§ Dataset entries

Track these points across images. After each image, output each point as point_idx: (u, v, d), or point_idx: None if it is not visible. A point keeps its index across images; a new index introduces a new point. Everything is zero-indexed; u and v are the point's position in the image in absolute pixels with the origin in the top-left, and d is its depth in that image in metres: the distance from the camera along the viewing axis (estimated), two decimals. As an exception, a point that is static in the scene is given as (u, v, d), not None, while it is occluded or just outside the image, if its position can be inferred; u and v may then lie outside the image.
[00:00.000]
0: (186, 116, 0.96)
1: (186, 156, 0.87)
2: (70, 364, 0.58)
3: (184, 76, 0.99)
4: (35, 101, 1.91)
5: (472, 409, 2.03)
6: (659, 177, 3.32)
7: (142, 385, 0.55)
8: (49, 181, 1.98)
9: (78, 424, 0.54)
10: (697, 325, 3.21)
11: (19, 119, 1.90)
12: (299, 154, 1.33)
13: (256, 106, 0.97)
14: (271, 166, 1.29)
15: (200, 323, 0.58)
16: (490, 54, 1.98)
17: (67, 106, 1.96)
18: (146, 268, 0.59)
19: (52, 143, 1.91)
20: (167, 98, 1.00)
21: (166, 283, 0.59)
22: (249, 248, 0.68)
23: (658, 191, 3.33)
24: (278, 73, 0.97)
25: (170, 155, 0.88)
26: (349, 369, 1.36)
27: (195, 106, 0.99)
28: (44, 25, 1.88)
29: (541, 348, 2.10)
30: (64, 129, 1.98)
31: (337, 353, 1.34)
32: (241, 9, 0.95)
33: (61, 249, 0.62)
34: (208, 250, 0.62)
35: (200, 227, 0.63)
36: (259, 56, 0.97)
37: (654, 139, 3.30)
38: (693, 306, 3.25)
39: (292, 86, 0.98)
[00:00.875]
* * *
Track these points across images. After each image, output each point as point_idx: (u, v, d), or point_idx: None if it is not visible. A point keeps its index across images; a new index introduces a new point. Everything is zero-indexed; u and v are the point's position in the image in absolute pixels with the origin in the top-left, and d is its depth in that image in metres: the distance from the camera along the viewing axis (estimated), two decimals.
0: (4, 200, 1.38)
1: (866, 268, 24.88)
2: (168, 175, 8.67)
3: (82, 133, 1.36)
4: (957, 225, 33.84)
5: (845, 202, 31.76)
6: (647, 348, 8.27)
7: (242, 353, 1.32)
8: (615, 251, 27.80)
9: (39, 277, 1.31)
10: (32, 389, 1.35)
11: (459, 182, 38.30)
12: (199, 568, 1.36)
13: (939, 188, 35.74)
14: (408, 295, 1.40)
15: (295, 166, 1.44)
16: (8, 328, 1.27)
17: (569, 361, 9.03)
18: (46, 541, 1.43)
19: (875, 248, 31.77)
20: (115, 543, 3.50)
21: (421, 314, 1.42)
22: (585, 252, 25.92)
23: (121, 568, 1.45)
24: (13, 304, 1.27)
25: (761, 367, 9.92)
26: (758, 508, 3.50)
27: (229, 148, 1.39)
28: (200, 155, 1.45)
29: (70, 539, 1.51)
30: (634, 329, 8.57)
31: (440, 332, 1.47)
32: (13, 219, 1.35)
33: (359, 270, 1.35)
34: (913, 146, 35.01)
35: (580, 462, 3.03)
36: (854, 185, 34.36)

§ Exercise aim
Within the data above, the span starting at the line containing "22: (249, 248, 0.68)" and ending at the line containing "[00:00.875]" is to be retyped exactly, with no other lines.

§ Final answer
22: (249, 248, 0.68)
23: (658, 191, 3.33)
24: (278, 73, 0.97)
25: (170, 155, 0.88)
26: (349, 369, 1.36)
27: (195, 106, 0.99)
28: (44, 25, 1.88)
29: (541, 348, 2.10)
30: (64, 129, 1.98)
31: (337, 353, 1.34)
32: (241, 9, 0.95)
33: (61, 249, 0.62)
34: (208, 250, 0.62)
35: (200, 227, 0.63)
36: (259, 56, 0.97)
37: (654, 139, 3.30)
38: (693, 306, 3.25)
39: (292, 86, 0.98)
[00:00.875]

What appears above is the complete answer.